- [Reading text]:
────────

I don't mean to tar Lumley and Graham with the same brush as Todd Akin when it comes to opinions on rape; I think that their comments were more based on misguided ideas than any truly ingrained victim-blaming mentality. Neither seemed to have any malicious intent and it would be churlish to infer otherwise. Their opinions, however, do draw attention to the depressing trend in conversations about rape to list all the ways that the victim could have avoided their fate before even beginning to penalise the perpetrator. The idea that a hemline or heel height should be held accountable is offensive to men and women alike. Rape victims are not Sirens who lure in unsuspecting attackers, and rapists should never be treated as if they are merely people with a lower threshold to withstand desires of the flesh than others. Rape is a direct and deliberate act, not a result of a lack of control.

What disconcerts me most about these discussions, even more so than the nonchalant and offensive treatment of rape victims, is the insistence of discussing sexual assault not in terms of people, but in terms of bodies. 'She was asking for it', the oldest and unfortunately most prevalent victim-blaming adage, is almost invariably linked to the inability of men to control their primal urges when faced with a scantily-clad women. This is wrong on so many levels. Bodies are not separate entities from people - when we talk of rapists, we are not talking about wild lust and irrepressible bodily reactions but people, with intentions and responsibility to face up to their acts of cruelty. When we discuss rape victims, it's not thighs and breasts at the centre of the discussion, but human beings. It may well be easier to couch rape in abstract, personality-free terms, but that is not and never will be how it is. Neither bodies nor clothes cause rape; people do.

One of the best examples of this deliberate detachment of emotion and act is the stock example people give when talking about avoiding rape, which is comparing rape victims to property of some sort - emphasised by Richard Graham's repeated references to 'risk management'. Those who happened to be drunk at the time of their attack are met with analogies of unlocked houses from which possessions are stolen, flashy watches that lead to muggings, and so on. Dehumanising women by likening them to material goods is hardly anything new, but the extension of this comparison to rape victims is one that I personally find disgusting. As a student who is admittedly much too drunk much too regularly, it's deeply troubling to know that should I ever undergo the terrible experience of being raped, countless people will chalk it up to the sexual equivalent of having my front door unlocked.

────────

- [Data shown]:
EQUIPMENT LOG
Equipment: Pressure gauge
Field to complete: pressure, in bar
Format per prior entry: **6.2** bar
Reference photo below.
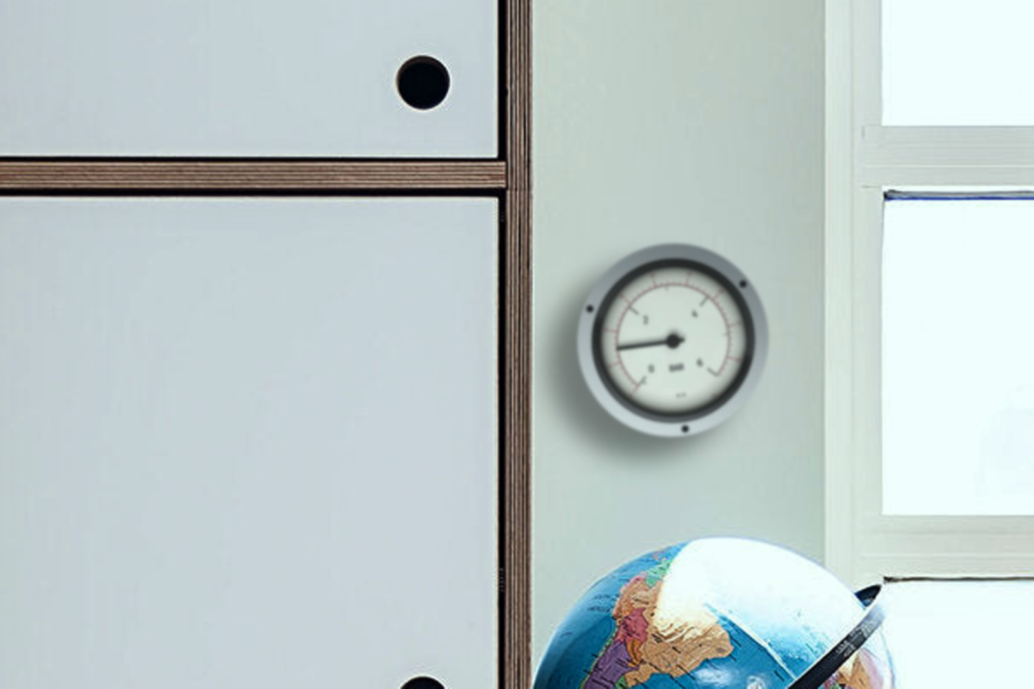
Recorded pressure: **1** bar
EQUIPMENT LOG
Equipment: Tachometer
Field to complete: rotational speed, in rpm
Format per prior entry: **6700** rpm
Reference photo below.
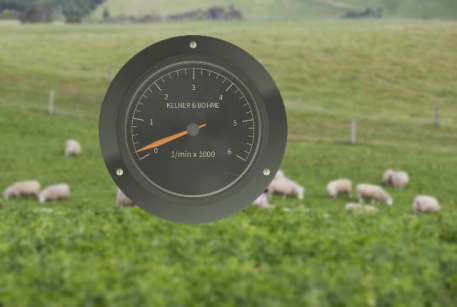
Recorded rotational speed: **200** rpm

────────

- [Check your understanding]:
1. Using the essay on victim-blaming, answer each question briefly:
(a) Which two people does the writer say they don't mean to tar with the same brush as Todd Akin?
(b) What adage does the essay call the oldest and most prevalent in victim-blaming?
(c) What phrase did Richard Graham refer to repeatedly?
2. Swap "disgusting" for "repugnant" and write out the essay from "One of the best" to "front door unlocked.".
The material shown above stands apart from the essay.

- [Solutions to the tasks]:
1.
(a) Lumley and Graham
(b) 'She was asking for it'
(c) 'risk management'

2.
One of the best examples of this deliberate detachment of emotion and act is the stock example people give when talking about avoiding rape, which is comparing rape victims to property of some sort - emphasised by Richard Graham's repeated references to 'risk management'. Those who happened to be drunk at the time of their attack are met with analogies of unlocked houses from which possessions are stolen, flashy watches that lead to muggings, and so on. Dehumanising women by likening them to material goods is hardly anything new, but the extension of this comparison to rape victims is one that I personally find repugnant. As a student who is admittedly much too drunk much too regularly, it's deeply troubling to know that should I ever undergo the terrible experience of being raped, countless people will chalk it up to the sexual equivalent of having my front door unlocked.